Following very robust discussions to plan the way forward for the Early Learners’ Project, an advisory group comprising focal points from beneficiary countries visited the Edgar T Morris and St. Pauls Primary Schools in St. Kitts to assess the progress of the project which seeks to improve reading levels of students in Kindergarten to grade 3.
The group sought to determine how well the project had been implemented as well as how students and teachers have benefitted from ELP teaching and learning materials received over the course of the project.
OECS ELP Reading Specialist Lisa Sargusingh-Terrance stated that during the close to four years since the programme has been implemented the focus has been on teacher training and professional development coupled with other well thought out approaches to improved reading.
SOUNDBITE: “We have also been introducing into the classroom, a diversity of teaching and learning resources to improve reading. We have been enhancing the curriculum of the various Islands so that it can be more responsive to the needs of students coming out of the latest research on how it is that we should teach reading.”
Ms. Sargusingh made special reference to a need for the development of specific language policies which became apparent following the attempted implementation of the ELP programme with the nuances and language peculiarities of the Caribbean, for example St. Lucia and Dominica with their root in French Creole.

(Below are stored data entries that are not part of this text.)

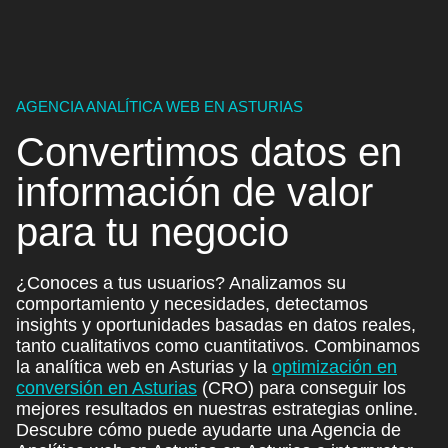
AGENCIA ANALÍTICA WEB EN ASTURIAS
Convertimos datos en
información de valor
para
tu negocio
¿Conoces a tus usuarios? Analizamos su
comportamiento y necesidades, detectamos
insights y oportunidades basadas en datos reales,
tanto cualitativos como cuantitativos. Combinamos
la analítica web en Asturias y la
optimización en
conversión en Asturias
(CRO)
para conseguir los
mejores resultados en nuestras estrategias online.
Descubre cómo puede ayudarte una Agencia de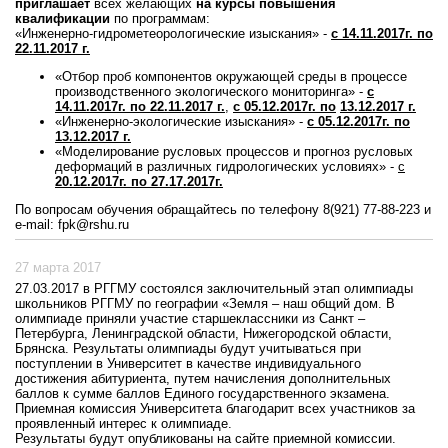
приглашает
всех желающих
на курсы повышения
квалификации
по программам:
«Инженерно-гидрометеорологические изыскания» -
с 14.11.2017г. по
22.11.2017 г.
«Отбор проб компонентов окружающей среды в процессе
производственного экологического мониторинга» -
с
14.11.2017г. по 22.11.2017 г.
,
с 05.12.2017г. по
13.12.2017 г.
«Инженерно-экологические изыскания» -
с 05.12.2017г. по
13.12.2017 г.
«Моделирование русловых процессов и прогноз русловых
деформаций в различных гидрологических условиях» -
с
20.12.2017г. по 27.17.2017г.
По вопросам обучения обращайтесь по телефону 8(921) 77-88-223 и
e-mail: fpk@rshu.ru
27 марта 2017
27.03.2017 в РГГМУ состоялся заключительный этап олимпиады
школьников РГГМУ по географии «Земля – наш общий дом. В
олимпиаде приняли участие старшеклассники из Санкт –
Петербурга, Ленинградской области, Нижегородской области,
Брянска. Результаты олимпиады будут учитываться при
поступлении в Университет в качестве индивидуального
достижения абитуриента, путем начисления дополнительных
баллов к сумме баллов Единого государственного экзамена.
Приемная комиссия Университета благодарит всех участников за
проявленный интерес к олимпиаде.
Результаты будут опубликованы на сайте приемной комиссии.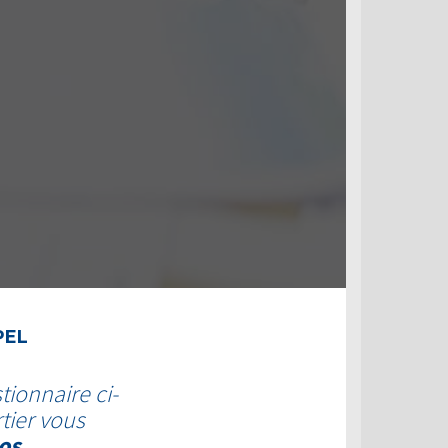
PEL
tionnaire ci-
tier vous
os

SOUNDBITE: “Our children come to the schools not really speaking an English language but speaking a home language, that has an English base or event a French base… So we have had to address that through the drafting of language policies to respond to the needs of our children.”
The reading specialist added that over the years there has been some marked improvement in the reading performance of children adding that she has high expectation that by the time the project reaches completion in September 2020, the built-in sustainability element will be reflected in student improvement overall.
SOUNDBITE: “What we want in the end is children who will be performing well in all subject areas, children who will achieve success in their lives and we know that if they have an early start, a good start in their reading they are going to be successful in other areas.”
According to Local ELP Focal Point Jacqueline Bassue It is hoped that the Ministries of Education in participating islands would continue to implement reading instruction in the way designed by the ELP and that the teacher training would be filtered into the classrooms and maintained.
ELP participating countries include Antigua and Barbuda, St. Vincent and the Grenadines, Grenada, St. Lucia and Dominica as well as Advisory Meeting Host Country, St. Kitts and Nevis.